Monday, 5 November 2012

Obama and the election of 1828


Reading about the upcoming US elections, I was reminded suddenly of the choices facing Americans in a much earlier election, that of 1828 – an election that ended the one-term presidency of John Quincy Adams and resulted in the rapid unravelling under Andrew Jackson, his successor, of the American System designed to improve the US economy. The work of the Adams administration required a longer time span to achieve its aims, and didn’t get it. In retrospect, Adams’s presidency appears as a blip in American history, and has been seen by historians (and also by himself at the time) as a failure. What would have happened if that close election of 1828 had been won by Adams instead of lost?
 
I have the feeling that Obama’s reforms, hindered as they have been by the checks and balances built into the US constitution, by the financial crisis and recession that hit just as he began his term, and also by blinkered right-wing obturacy in some quarters, need that extra time – another presidential term – too.
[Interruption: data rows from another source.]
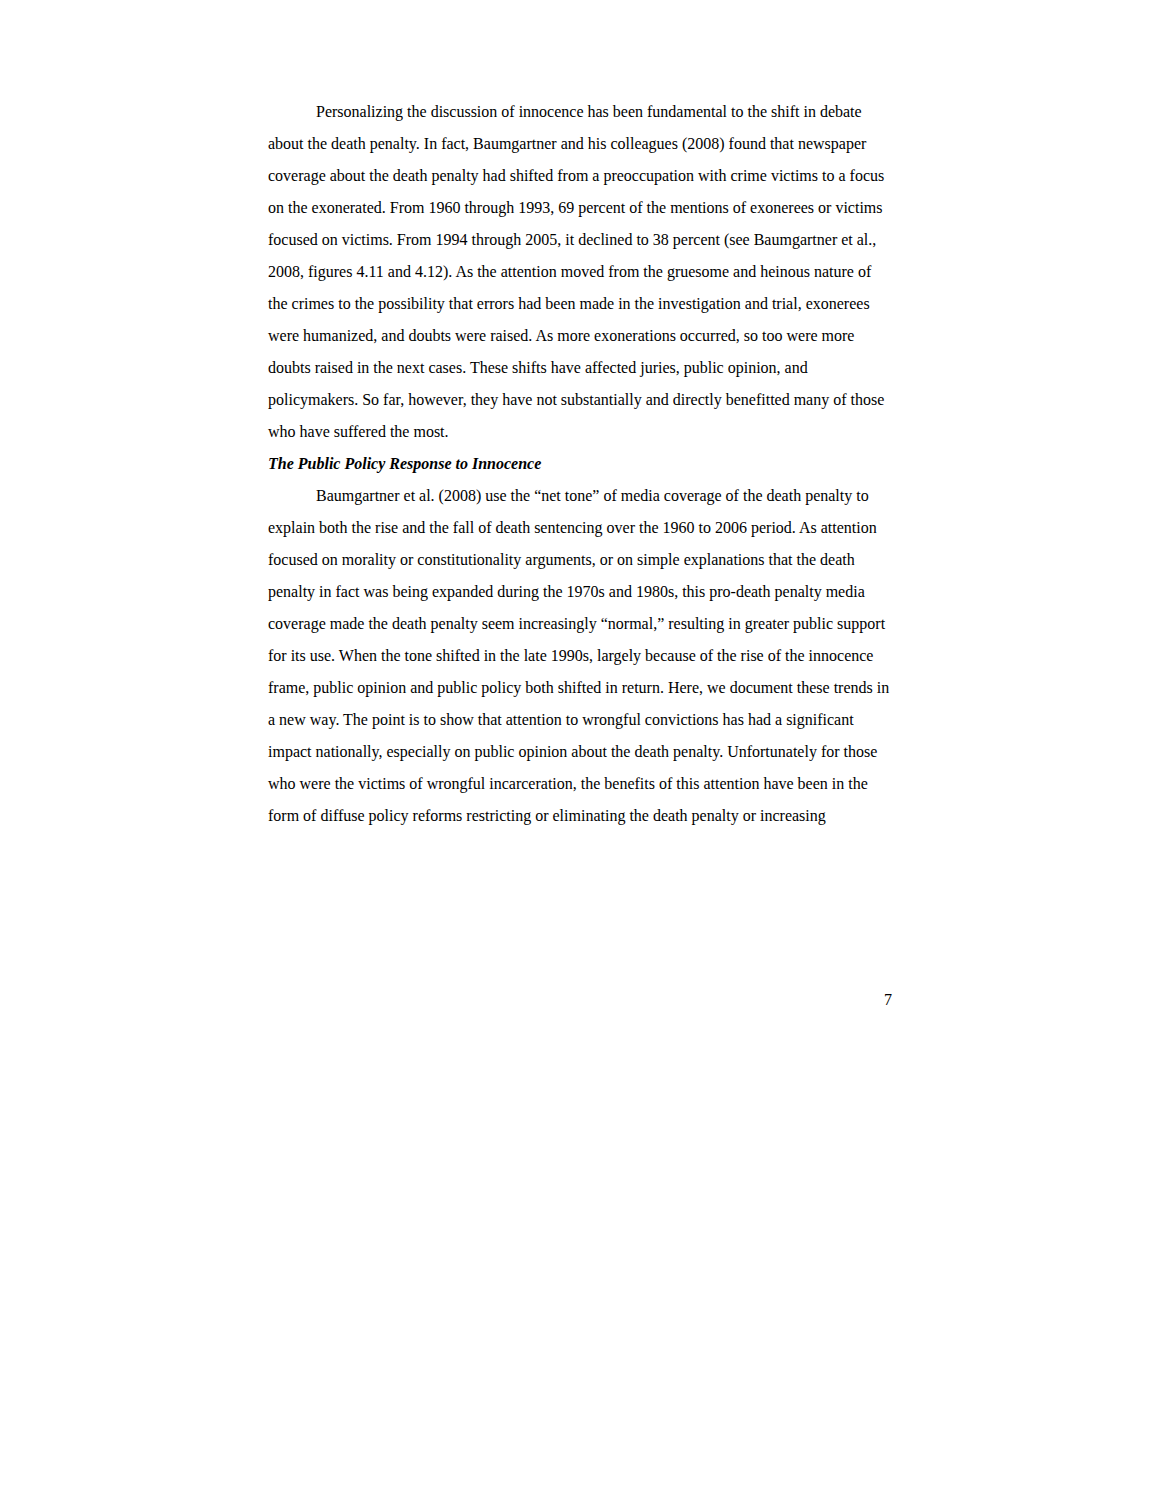Personalizing the discussion of innocence has been fundamental to the shift in debate about the death penalty. In fact, Baumgartner and his colleagues (2008) found that newspaper coverage about the death penalty had shifted from a preoccupation with crime victims to a focus on the exonerated. From 1960 through 1993, 69 percent of the mentions of exonerees or victims focused on victims. From 1994 through 2005, it declined to 38 percent (see Baumgartner et al., 2008, figures 4.11 and 4.12). As the attention moved from the gruesome and heinous nature of the crimes to the possibility that errors had been made in the investigation and trial, exonerees were humanized, and doubts were raised. As more exonerations occurred, so too were more doubts raised in the next cases. These shifts have affected juries, public opinion, and policymakers. So far, however, they have not substantially and directly benefitted many of those who have suffered the most.
The Public Policy Response to Innocence
Baumgartner et al. (2008) use the “net tone” of media coverage of the death penalty to explain both the rise and the fall of death sentencing over the 1960 to 2006 period. As attention focused on morality or constitutionality arguments, or on simple explanations that the death penalty in fact was being expanded during the 1970s and 1980s, this pro-death penalty media coverage made the death penalty seem increasingly “normal,” resulting in greater public support for its use. When the tone shifted in the late 1990s, largely because of the rise of the innocence frame, public opinion and public policy both shifted in return. Here, we document these trends in a new way. The point is to show that attention to wrongful convictions has had a significant impact nationally, especially on public opinion about the death penalty. Unfortunately for those who were the victims of wrongful incarceration, the benefits of this attention have been in the form of diffuse policy reforms restricting or eliminating the death penalty or increasing
7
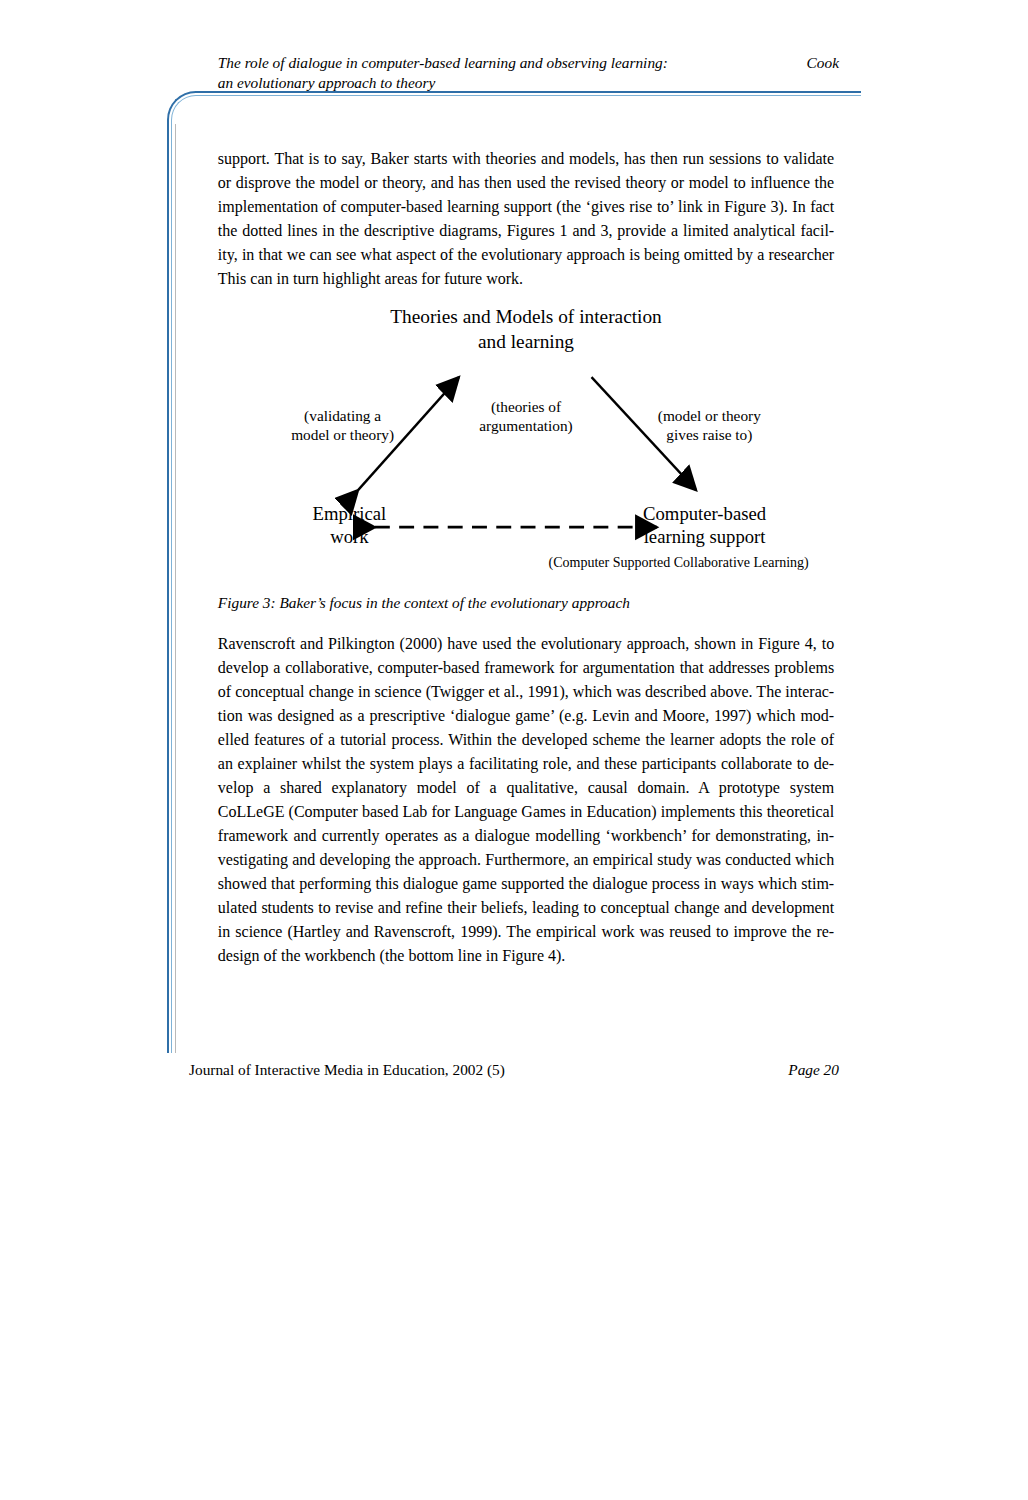The role of dialogue in computer-based learning and observing learning:
an evolutionary approach to theory
Cook
support. That is to say, Baker starts with theories and models, has then run sessions to validate or disprove the model or theory, and has then used the revised theory or model to influence the implementation of computer-based learning support (the ‘gives rise to’ link in Figure 3). In fact the dotted lines in the descriptive diagrams, Figures 1 and 3, provide a limited analytical facility, in that we can see what aspect of the evolutionary approach is being omitted by a researcher This can in turn highlight areas for future work.
Theories and Models of interaction
and learning
(theories of
argumentation)
(validating a
model or theory)
(model or theory
gives raise to)
Empirical
work
Computer-based
learning support
(Computer Supported Collaborative Learning)
Figure 3: Baker’s focus in the context of the evolutionary approach
Ravenscroft and Pilkington (2000) have used the evolutionary approach, shown in Figure 4, to develop a collaborative, computer-based framework for argumentation that addresses problems of conceptual change in science (Twigger et al., 1991), which was described above. The interaction was designed as a prescriptive ‘dialogue game’ (e.g. Levin and Moore, 1997) which modelled features of a tutorial process. Within the developed scheme the learner adopts the role of an explainer whilst the system plays a facilitating role, and these participants collaborate to develop a shared explanatory model of a qualitative, causal domain. A prototype system CoLLeGE (Computer based Lab for Language Games in Education) implements this theoretical framework and currently operates as a dialogue modelling ‘workbench’ for demonstrating, investigating and developing the approach. Furthermore, an empirical study was conducted which showed that performing this dialogue game supported the dialogue process in ways which stimulated students to revise and refine their beliefs, leading to conceptual change and development in science (Hartley and Ravenscroft, 1999). The empirical work was reused to improve the redesign of the workbench (the bottom line in Figure 4).
Journal of Interactive Media in Education, 2002 (5)
Page 20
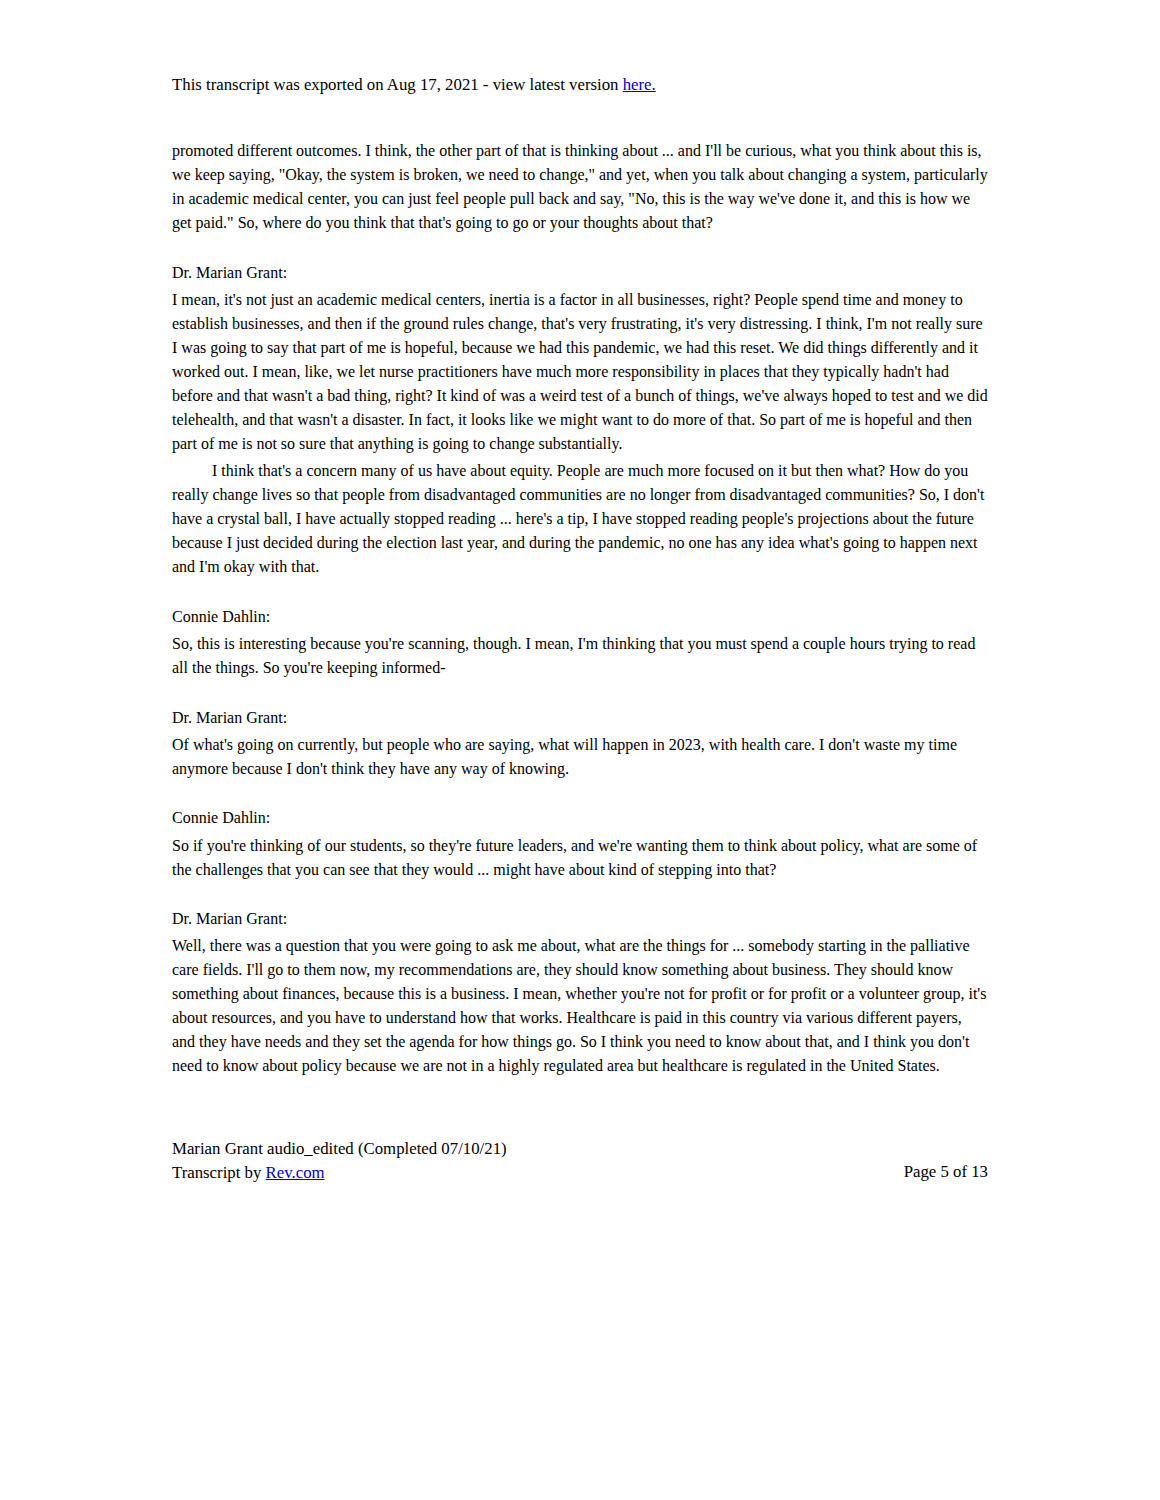This transcript was exported on Aug 17, 2021 - view latest version here.
promoted different outcomes. I think, the other part of that is thinking about ... and I'll be curious, what you think about this is, we keep saying, "Okay, the system is broken, we need to change," and yet, when you talk about changing a system, particularly in academic medical center, you can just feel people pull back and say, "No, this is the way we've done it, and this is how we get paid." So, where do you think that that's going to go or your thoughts about that?
Dr. Marian Grant:
I mean, it's not just an academic medical centers, inertia is a factor in all businesses, right? People spend time and money to establish businesses, and then if the ground rules change, that's very frustrating, it's very distressing. I think, I'm not really sure I was going to say that part of me is hopeful, because we had this pandemic, we had this reset. We did things differently and it worked out. I mean, like, we let nurse practitioners have much more responsibility in places that they typically hadn't had before and that wasn't a bad thing, right? It kind of was a weird test of a bunch of things, we've always hoped to test and we did telehealth, and that wasn't a disaster. In fact, it looks like we might want to do more of that. So part of me is hopeful and then part of me is not so sure that anything is going to change substantially.
I think that's a concern many of us have about equity. People are much more focused on it but then what? How do you really change lives so that people from disadvantaged communities are no longer from disadvantaged communities? So, I don't have a crystal ball, I have actually stopped reading ... here's a tip, I have stopped reading people's projections about the future because I just decided during the election last year, and during the pandemic, no one has any idea what's going to happen next and I'm okay with that.
Connie Dahlin:
So, this is interesting because you're scanning, though. I mean, I'm thinking that you must spend a couple hours trying to read all the things. So you're keeping informed-
Dr. Marian Grant:
Of what's going on currently, but people who are saying, what will happen in 2023, with health care. I don't waste my time anymore because I don't think they have any way of knowing.
Connie Dahlin:
So if you're thinking of our students, so they're future leaders, and we're wanting them to think about policy, what are some of the challenges that you can see that they would ... might have about kind of stepping into that?
Dr. Marian Grant:
Well, there was a question that you were going to ask me about, what are the things for ... somebody starting in the palliative care fields. I'll go to them now, my recommendations are, they should know something about business. They should know something about finances, because this is a business. I mean, whether you're not for profit or for profit or a volunteer group, it's about resources, and you have to understand how that works. Healthcare is paid in this country via various different payers, and they have needs and they set the agenda for how things go. So I think you need to know about that, and I think you don't need to know about policy because we are not in a highly regulated area but healthcare is regulated in the United States.
Marian Grant audio_edited (Completed 07/10/21)
Transcript by Rev.com
Page 5 of 13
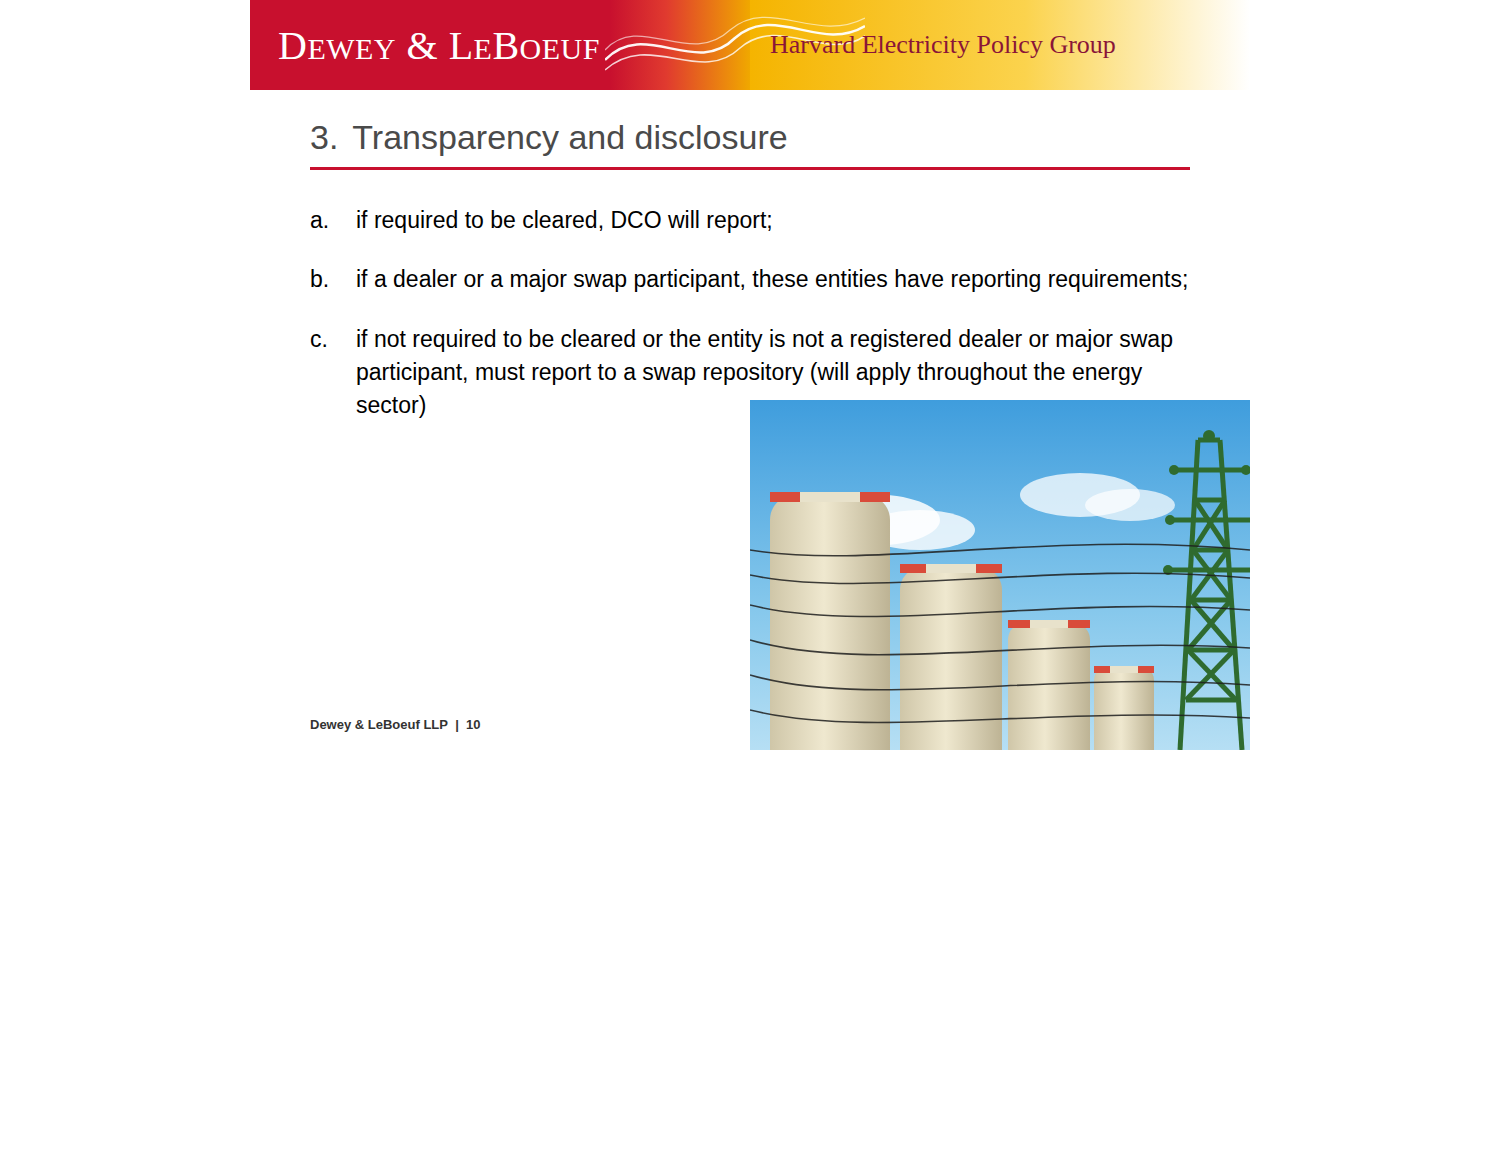DEWEY & LEBOEUF
Harvard Electricity Policy Group
3. Transparency and disclosure
a. if required to be cleared, DCO will report;
b. if a dealer or a major swap participant, these entities have reporting requirements;
c. if not required to be cleared or the entity is not a registered dealer or major swap participant, must report to a swap repository (will apply throughout the energy sector)
Dewey & LeBoeuf LLP | 10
We have not yet seen the best of Obama, whose scholarly and lawyerly reasonableness and desire for consensus sits ill with the adversarial and visceral politics that he has had to contend with, and I hope very much that US voters will give him chance of a second term. I would prefer to see him bring the best he can offer his country to the role of Chief Executive, not to some lesser capacity as Adams was forced to do, brilliant though the latter’s post-presidential career was. To those outside the USA, to waste Obama’s talents by rejecting him and choosing Mitt Romney in his place would be a mistake whose enormity we would find hard to understand.
 
The election process creaks, undoubtedly, with its electoral colleges that can run counter to the popular vote, to the detriment of US democratic credentials, and the swing states have too much power. I think the system is out of date and needs changing. But we will put up with swing states and electoral colleges, if they deliver an Obama victory. Then perhaps we will see an Obama unleashed, unfettered, able to lead as perhaps only he can. A good start has been made. America, don’t throw it way.